どうして、「〜てほしい」をたくさん使うとこういう気持ちになってしまうのでしょう。
「〜てほしい」の主語は「私」です(通常「私は」を省略します)。「〜てほしい」は話し手(私)の他者への願望を表すため、このように例文をたくさんあげると、私の欲求のオンパレードとなり、聞いているほうは “Enough! That’s too much!”でうんざりした気分になるのでしょうね。ということで、レッスンの際は、ぜひ面白おかしく練習してください。
他にも、こんな例もあります。
- この映画、面白かったよ〜。絶対見てほしい。
- あのレストラン、行ってみてほしい。
- このチョコ、一回食べてほしい。
- 最近、この曲にはまってるの。ぜひ聞いてみてほしい。
これらは、よく言えばオススメ。悪く言えば押し付けと言えるでしょうか。
助詞をチェック
「Nがほしい」は目的語に「が」をとりますが、上の例文を見ると、「~てほしい」「~ないでほしい」は通常「を」をとります。(上の例文にはとりたての「は」もあります)ただ、次のような場合は「が」をとります。
- 毎日、うるさいな。早く工事が終わってほしいっ!
- うちの近くにコンビニがなくて不便。この町にコンビニが来てほしい。
- あー、つらい。早く風邪が治ってほしい。
- お金がないっ!早く給料日が来てほしい。
「~てほしい」と「~てほしいんですが・・・」
「~てほしい」と「~てほしいんですが」は、ほぼ同じなのに使用可能範囲が違います。学習者が手伝ってほしい相手に、直接「手伝ってほしいです」「見てほしいです」と使ってしまうと、場合によっては、相手によっては、少し失礼になってしまうので気をつけなければいけません。

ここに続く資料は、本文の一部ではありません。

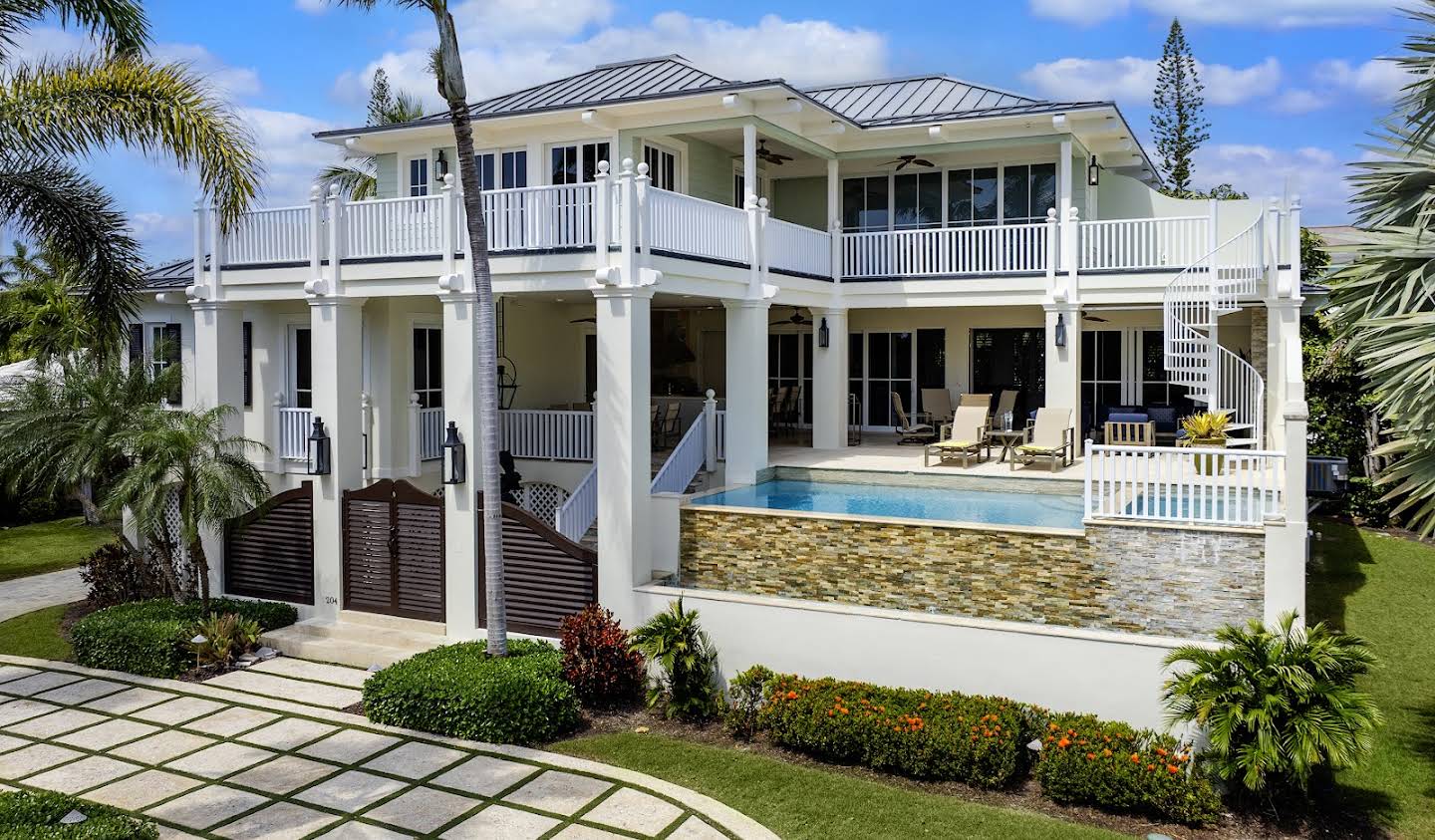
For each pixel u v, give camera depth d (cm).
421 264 1602
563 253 1495
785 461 2005
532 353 2334
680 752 1182
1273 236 1836
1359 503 2236
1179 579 1251
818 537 1448
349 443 1697
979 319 2494
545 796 1062
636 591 1437
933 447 1941
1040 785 1082
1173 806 996
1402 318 1052
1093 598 1291
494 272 1550
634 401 1460
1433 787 1062
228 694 1408
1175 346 1770
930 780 1099
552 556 1501
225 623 1550
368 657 1533
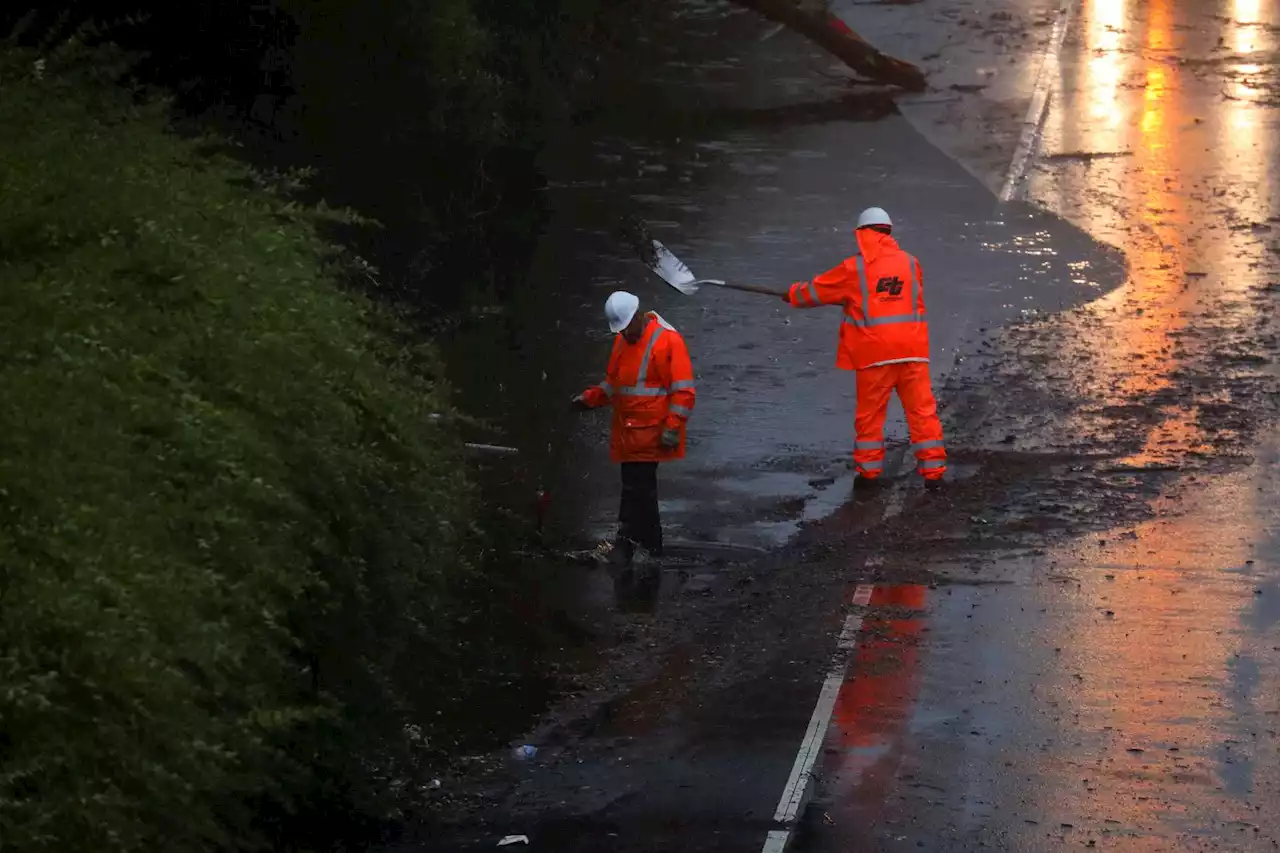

これは「Nがほしい」の場合もそうですね。相手が目上の人やあまり親しくない人である場合、失礼となりますので、使えません。
✖️お客様はどんなセーターがほしいですか。
○お客様はどんなセーターをお探しですか。
「~てほしいんですが…」は他者への依頼を表すことができますが、やはり「ほしい」がはいっていることで、「やって」「見て」というように私の願望・要望を押し付けている感じがでてきます。丁寧なようで配慮に欠けているような・・・。とくに目上の人やあまり親しくない相手に依頼する場合は、より丁寧な形「~ていただきたいんですが… 」を使うといいですね。
自分の願望や要望を伝えるのに便利な「ほしい」、サバイバル&初級レベルを脱したら、誰にどんなことをしてほしい時に使うのか、考えながら使ってほしいものです。そのためにはどんな場面のどんな例文が相応しいのか、ここを日本語教師は考えてほしいなと思います。